#### Task to complete
Copy every line of the data below without changing anything.

[[ Entries shown open ]]

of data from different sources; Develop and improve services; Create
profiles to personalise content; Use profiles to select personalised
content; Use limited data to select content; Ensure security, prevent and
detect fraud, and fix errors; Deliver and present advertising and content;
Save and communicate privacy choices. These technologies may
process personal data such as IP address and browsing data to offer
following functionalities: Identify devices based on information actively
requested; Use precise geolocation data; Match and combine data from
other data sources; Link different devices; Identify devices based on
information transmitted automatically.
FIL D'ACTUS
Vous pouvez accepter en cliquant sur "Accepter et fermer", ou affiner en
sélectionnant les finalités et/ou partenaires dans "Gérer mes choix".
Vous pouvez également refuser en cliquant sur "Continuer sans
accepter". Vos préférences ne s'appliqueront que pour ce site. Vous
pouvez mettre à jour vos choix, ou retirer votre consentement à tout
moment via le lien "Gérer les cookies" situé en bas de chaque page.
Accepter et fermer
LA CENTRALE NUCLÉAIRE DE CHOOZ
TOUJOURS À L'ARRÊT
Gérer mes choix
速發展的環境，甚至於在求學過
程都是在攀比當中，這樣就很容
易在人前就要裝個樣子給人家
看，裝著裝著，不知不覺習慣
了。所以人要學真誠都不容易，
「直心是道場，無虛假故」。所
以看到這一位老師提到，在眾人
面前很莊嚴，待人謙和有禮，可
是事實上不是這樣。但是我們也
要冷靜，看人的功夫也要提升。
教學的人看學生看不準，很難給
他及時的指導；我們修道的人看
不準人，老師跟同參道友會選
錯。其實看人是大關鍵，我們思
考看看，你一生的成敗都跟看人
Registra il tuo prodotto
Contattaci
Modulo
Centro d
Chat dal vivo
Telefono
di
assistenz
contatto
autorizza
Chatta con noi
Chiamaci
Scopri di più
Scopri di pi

[[ Entries shown closed ]]

#### Solution below
of data from different sources; Develop and improve services; Create
profiles to personalise content; Use profiles to select personalised
content; Use limited data to select content; Ensure security, prevent and
detect fraud, and fix errors; Deliver and present advertising and content;
Save and communicate privacy choices. These technologies may
process personal data such as IP address and browsing data to offer
following functionalities: Identify devices based on information actively
requested; Use precise geolocation data; Match and combine data from
other data sources; Link different devices; Identify devices based on
information transmitted automatically.
FIL D'ACTUS
Vous pouvez accepter en cliquant sur "Accepter et fermer", ou affiner en
sélectionnant les finalités et/ou partenaires dans "Gérer mes choix".
Vous pouvez également refuser en cliquant sur "Continuer sans
accepter". Vos préférences ne s'appliqueront que pour ce site. Vous
pouvez mettre à jour vos choix, ou retirer votre consentement à tout
moment via le lien "Gérer les cookies" situé en bas de chaque page.
Accepter et fermer
LA CENTRALE NUCLÉAIRE DE CHOOZ
TOUJOURS À L'ARRÊT
Gérer mes choix
速發展的環境，甚至於在求學過
程都是在攀比當中，這樣就很容
易在人前就要裝個樣子給人家
看，裝著裝著，不知不覺習慣
了。所以人要學真誠都不容易，
「直心是道場，無虛假故」。所
以看到這一位老師提到，在眾人
面前很莊嚴，待人謙和有禮，可
是事實上不是這樣。但是我們也
要冷靜，看人的功夫也要提升。
教學的人看學生看不準，很難給
他及時的指導；我們修道的人看
不準人，老師跟同參道友會選
錯。其實看人是大關鍵，我們思
考看看，你一生的成敗都跟看人
Registra il tuo prodotto
Contattaci
Modulo
Centro d
Chat dal vivo
Telefono
di
assistenz
contatto
autorizza
Chatta con noi
Chiamaci
Scopri di più
Scopri di pi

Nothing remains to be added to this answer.